Kevin Corinth of the American Enterprise Institute recently testified before Congress about a bad idea involving poverty policy.

A society should be judged—in important part—on the basis of how it treats its poorest members. It is thus essential that we measure poverty accurately and transparently. That is especially the case when how we measure poverty has direct implications for how government assistance is provided to individuals and allocated across geographic areas.

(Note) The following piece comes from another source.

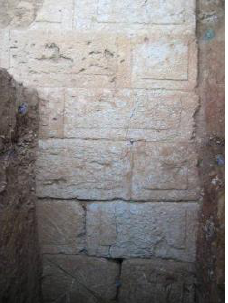
Figure 2. Part of Pre-Roman rampart© F. Allegrini-Simonetti - CTC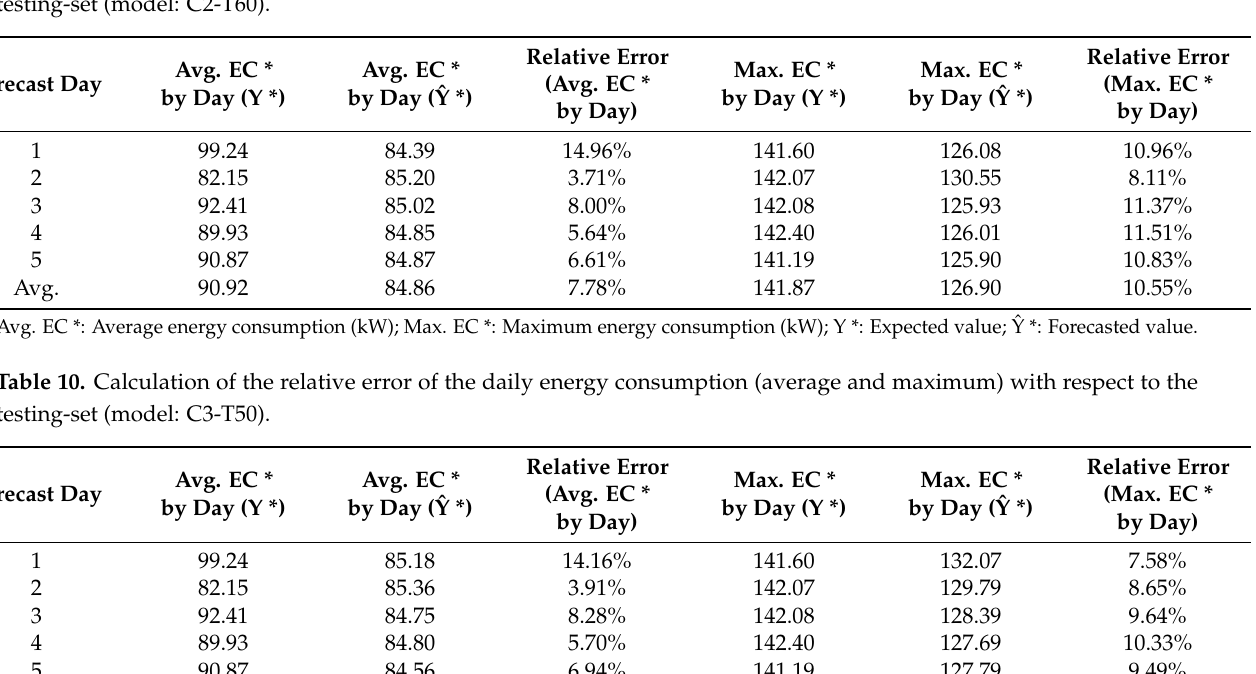
Table 9. Calculation of the relative error of the daily energy consumption (average and maximum) with respect to the testing-set (model: C2-T60).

Unfortunately we have gone astray, due to the continued elevation of the Supplemental Poverty Measure (SPM). The SPM cloaks in complexity value judgments about where to set the poverty line, doing nothing to provide more accurate information about poverty but instead serving to mislead the public that value judgments about how much is “enough” can be determined by science. If the SPM were elevated to the “nation’s headline poverty statistic,” the key recommendation of a recent National Academies of Sciences, Engineering, and Medicine consensus report, and if the SPM were unilaterally declared the official poverty measure by the Office of Management and Budget (OMB), there would be profound effects on government programs. Government spending would rise by more than $124 billion over the next decade, and federal aid would be reallocated from low-income states to high-income states. These policy changes would automatically take effect through the simple action of the OMB Director updating a statistical policy directive to make the SPM the official poverty measure, a move that has now been given scientific cover by the National Academies and one that requires no Congressional input.

Congress should not allow a presidential administration to overrule its decisions over how todetermine eligibility for government programs and how to allocate aid across geographic areas. …

… Congress should protect its authority over government programs, defend our immensely valuable statistical agencies from involvement in political decisions, and promote accurate and transparent poverty statistics.